Ian Swanson: Federalism won't solve Scotland's Brexit puzzle
GORDON Brown wants a new 'home rule' settlement in the wake of the Brexit vote, with a more federal relationship between the countries of the United Kingdom.
He believes such a plan would win the support of 75 or 80 per cent of voters and would kill off SNP plans for a second independence referendum.
It’s not the first time a federal solution has been proposed as an alternative to independence. But the former prime minister – who was appearing on the final day of the Edinburgh International Book Festival – is seeking to address unhappiness over the Leave victory in the EU referendum as well as the divided opinion following the 2014 referendum.
He argues a federal arrangement within the UK would allow more powers for Holyrood on issues such as agriculture, fisheries, the environment and employment rights, with powers transferring directly from Brussels to Holyrood instead of Westminster.
Westminster could be left with only specific powers such as on currency, defence and security and pensions to London, while all other powers are devolved to the Scottish Parliament.
Federalism is becoming fashionable. Scottish Labour leader Kezia Dugdale has already talked of “a potential federalist solution” to keep Scotland in both the EU and UK. Liberal Democrats have long backed it.
And even Tory Murdo Fraser has urged a federal approach, arguing the different ways in which Scotland, England, Wales and Northern Ireland voted in the EU referendum reinforces the case for further decentralisation within the UK.
Alongside the Scottish Parliament, he proposes an English Parliament sharing time at Westminster, English city regions with administrative but not legislative power and the replacement of the House of Lords with a senate representing each federated part of the UK.
But can federalism save Scotland’s relationship with Europe?
Nicola Sturgeon is trying to find a way of retaining Scotland’s EU membership after Brexit.
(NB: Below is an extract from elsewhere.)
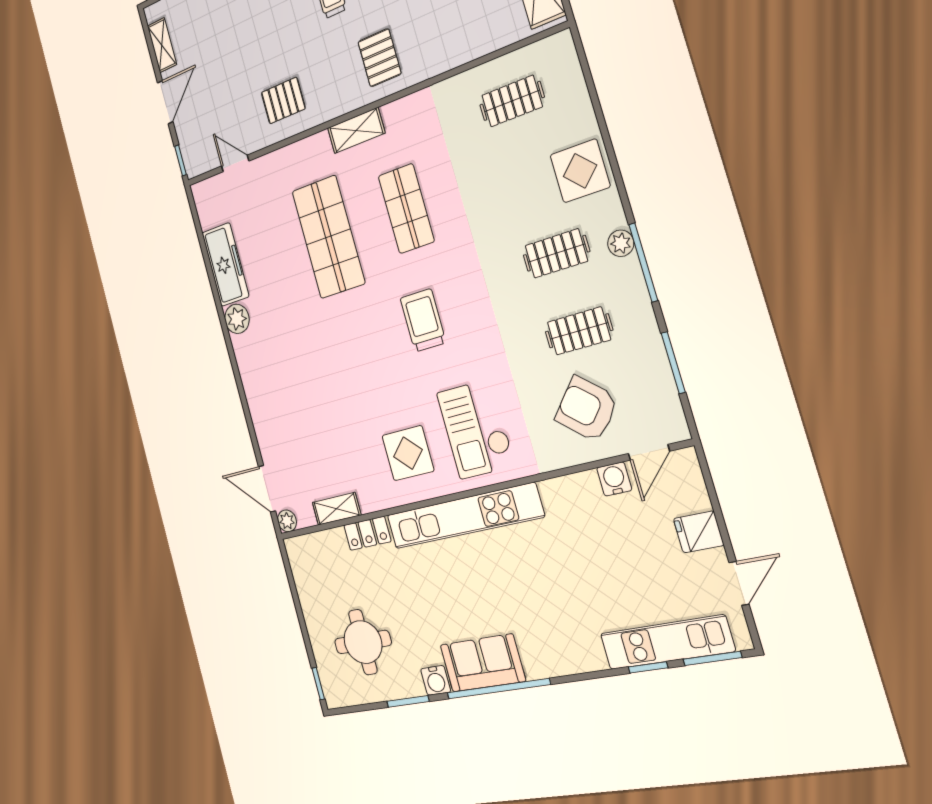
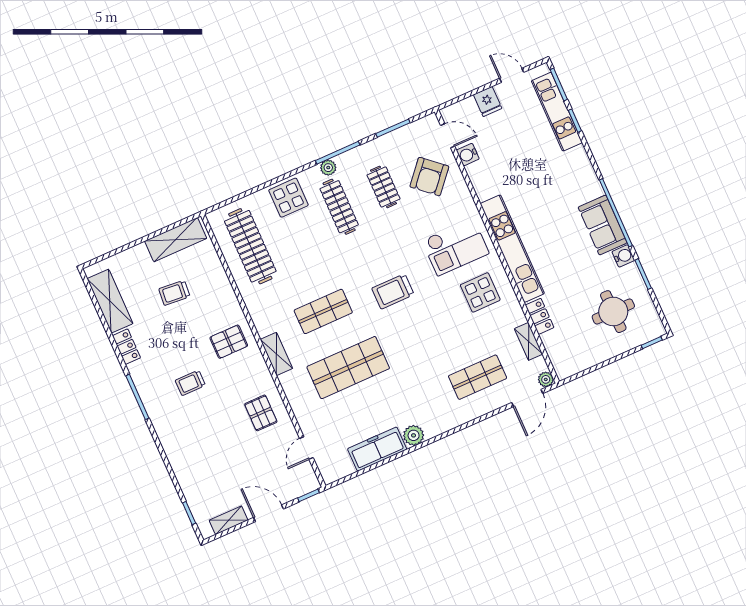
clothes rail: (512, 101) -> (250, 246), width x1.86, depth x1.31
clothes rail: (556, 253) -> (339, 207), width x1.36
shop shelf: (299, 424) -> (478, 377), added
But the European Union is an organisation of member states and despite sympathetic noises from some EU leaders, it is difficult to see how Scotland could really stay in while the rest of the UK leaves.
On the face if it, independence would offer the only answer. And Ms Sturgeon has repeatedly said a fresh vote on independence is “highly likely” unless another way can be found to implement Scotland’s 62 per cent Remain vote.
The SNP is due to launch its summer campaign on independence on Friday, but the polls so far have not shown the surge in Yes support which might have been expected – and Ms Sturgeon will not hold another independence vote unless she can be sure of winning it.
Support could strengthen as the full consequences of the UK’s exit from the EU become clearer and starker. But many of the issues raised during the 2014 referendum – like currency and pensions – remain unresolved. And arguably Scotland’s economic fortunes are now worse. The SNP may have to postpone a second independence referendum for some time.
But if that is not realistically on the table, what should Scotland’s next step be? Federalism has its attractions and when pollsters offer it as an option, voters often make it their top choice.
But redistributing the UK’s internal powers is unlikely to persuade other EU countries to view anything differently. It is difficult to see how federalism answers Scotland’s Brexit predicament.